Use lube! Good lube! Lots! Yes, even if you know you can get wet reliably and easily. Vaginal lubrication may come and go for many reasons, and if it decides to go suddenly – ouch. Also, copious lube may help your penis-having partner last longer, and it’s great to have on hand for switching to a sexy massage.
Take charge! If you find yourself getting in your head instead of experiencing the sensations in your body, that’s a good sign that your long-time love may end before you want it to. If you know what you need to keep going, you can tell your partner – “more lube, please” or “I’m gonna help you out by touching myself” or “let me watch you masturbate for a while”. Or even “whew, you’re wearing me out – wanna have a relaxing bath?”

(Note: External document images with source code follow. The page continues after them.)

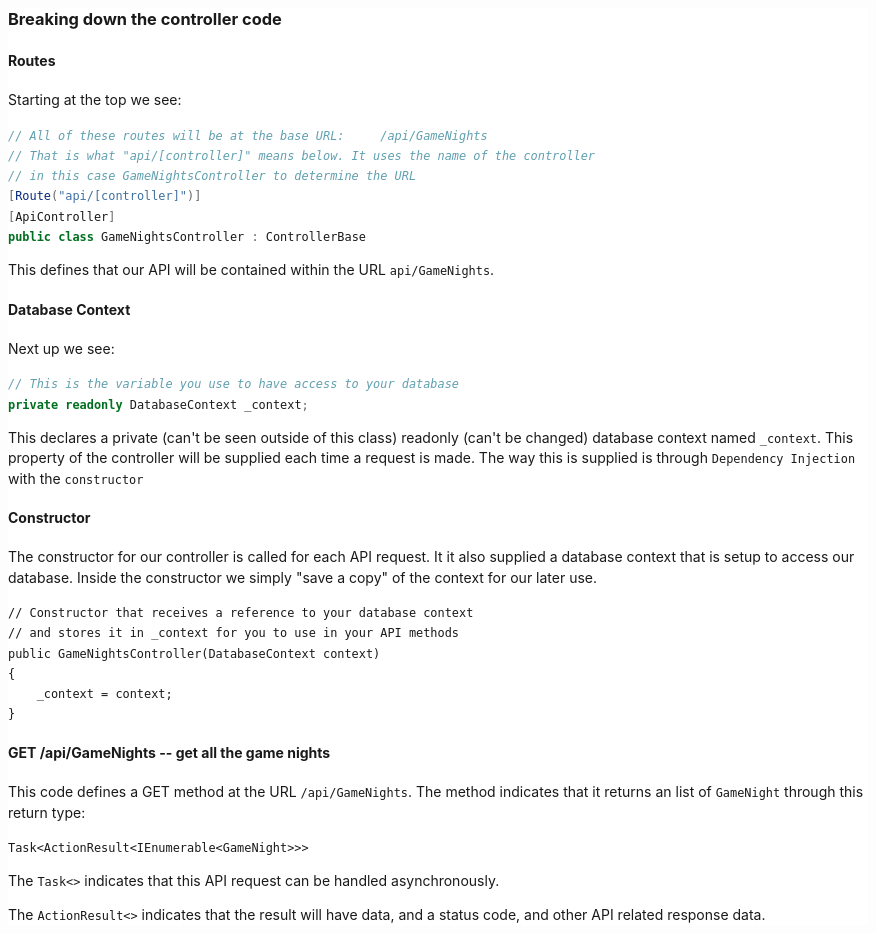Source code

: ### Breaking down the controller code

#### Routes

Starting at the top we see:

```csharp
// All of these routes will be at the base URL:     /api/GameNights
// That is what "api/[controller]" means below. It uses the name of the controller
// in this case GameNightsController to determine the URL
[Route("api/[controller]")]
[ApiController]
public class GameNightsController : ControllerBase
```

This defines that our API will be contained within the URL `api/GameNights`.

#### Database Context

Next up we see:

```csharp
// This is the variable you use to have access to your database
private readonly DatabaseContext _context;
```

This declares a private (can't be seen outside of this class) readonly (can't be
changed) database context named `_context`. This property of the controller will
be supplied each time a request is made. The way this is supplied is through
`Dependency Injection` with the `constructor`

#### Constructor

The constructor for our controller is called for each API request. It it also
supplied a database context that is setup to access our database. Inside the
constructor we simply "save a copy" of the context for our later use.

```
// Constructor that receives a reference to your database context
// and stores it in _context for you to use in your API methods
public GameNightsController(DatabaseContext context)
{
    _context = context;
}
```

#### GET /api/GameNights -- get all the game nights

This code defines a GET method at the URL `/api/GameNights`. The method
indicates that it returns an list of `GameNight` through this return type:

`Task<ActionResult<IEnumerable<GameNight>>>`

The `Task<>` indicates that this API request can be handled asynchronously.

The `ActionResult<>` indicates that the result will have data, and a status
code, and other API related response data.
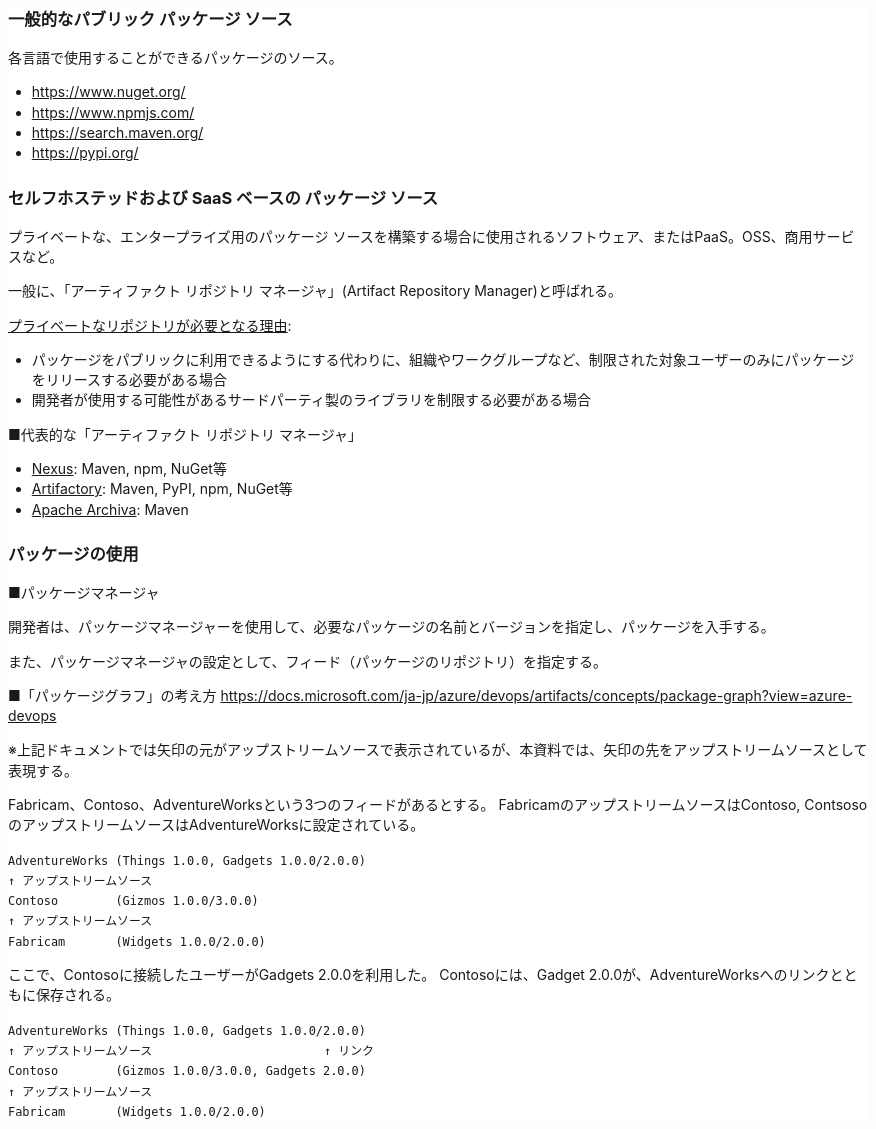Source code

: ### 一般的なパブリック パッケージ ソース

各言語で使用することができるパッケージのソース。

- https://www.nuget.org/
- https://www.npmjs.com/
- https://search.maven.org/
- https://pypi.org/

### セルフホステッドおよび SaaS ベースの パッケージ ソース

プライベートな、エンタープライズ用のパッケージ ソースを構築する場合に使用されるソフトウェア、またはPaaS。OSS、商用サービスなど。

一般に、「アーティファクト リポジトリ マネージャ」(Artifact Repository Manager)と呼ばれる。

[プライベートなリポジトリが必要となる理由](https://docs.microsoft.com/ja-jp/nuget/hosting-packages/overview):

- パッケージをパブリックに利用できるようにする代わりに、組織やワークグループなど、制限された対象ユーザーのみにパッケージをリリースする必要がある場合
- 開発者が使用する可能性があるサードパーティ製のライブラリを制限する必要がある場合

■代表的な「アーティファクト リポジトリ マネージャ」

- [Nexus](https://www.sonatype.com/products/repository-oss): Maven, npm, NuGet等
- [Artifactory](https://jfrog.com/ja/artifactory/): Maven, PyPI, npm, NuGet等
- [Apache Archiva](https://archiva.apache.org/): Maven


### パッケージの使用

■パッケージマネージャ

開発者は、パッケージマネージャーを使用して、必要なパッケージの名前とバージョンを指定し、パッケージを入手する。

また、パッケージマネージャの設定として、フィード（パッケージのリポジトリ）を指定する。

■「パッケージグラフ」の考え方
https://docs.microsoft.com/ja-jp/azure/devops/artifacts/concepts/package-graph?view=azure-devops

※上記ドキュメントでは矢印の元がアップストリームソースで表示されているが、本資料では、矢印の先をアップストリームソースとして表現する。

Fabricam、Contoso、AdventureWorksという3つのフィードがあるとする。
FabricamのアップストリームソースはContoso,
ContsosoのアップストリームソースはAdventureWorksに設定されている。

```
AdventureWorks (Things 1.0.0, Gadgets 1.0.0/2.0.0)
↑ アップストリームソース
Contoso        (Gizmos 1.0.0/3.0.0)
↑ アップストリームソース
Fabricam       (Widgets 1.0.0/2.0.0)
```

ここで、Contosoに接続したユーザーがGadgets 2.0.0を利用した。
Contosoには、Gadget 2.0.0が、AdventureWorksへのリンクとともに保存される。

```
AdventureWorks (Things 1.0.0, Gadgets 1.0.0/2.0.0)
↑ アップストリームソース                        ↑ リンク
Contoso        (Gizmos 1.0.0/3.0.0, Gadgets 2.0.0)
↑ アップストリームソース
Fabricam       (Widgets 1.0.0/2.0.0)
```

When it really hurts. There’s soreness and fatigue, for which we are proud to offer lots of support, and then there’s pain. Never try to push through genital or abdominal pain that demands your undivided attention; this can be a symptom of several conditions that warrant a trip to the gyno.
In praise of breaks.
Great partnered sex, and intimacy in general, is about the two of you in all your unique glory. It’s about exploration, curiosity, and collaboration – creating your own sexy story as you go.
So if you need to pause – take a break, have a snooze, have a nibble, have a chat, trade massages, or anything else that fuels erotic creativity – do it! Unforgettable nights are all about the journey, the twists and turns along the way, and what you learn about yourselves – and if the ending is spectacular? So much the better.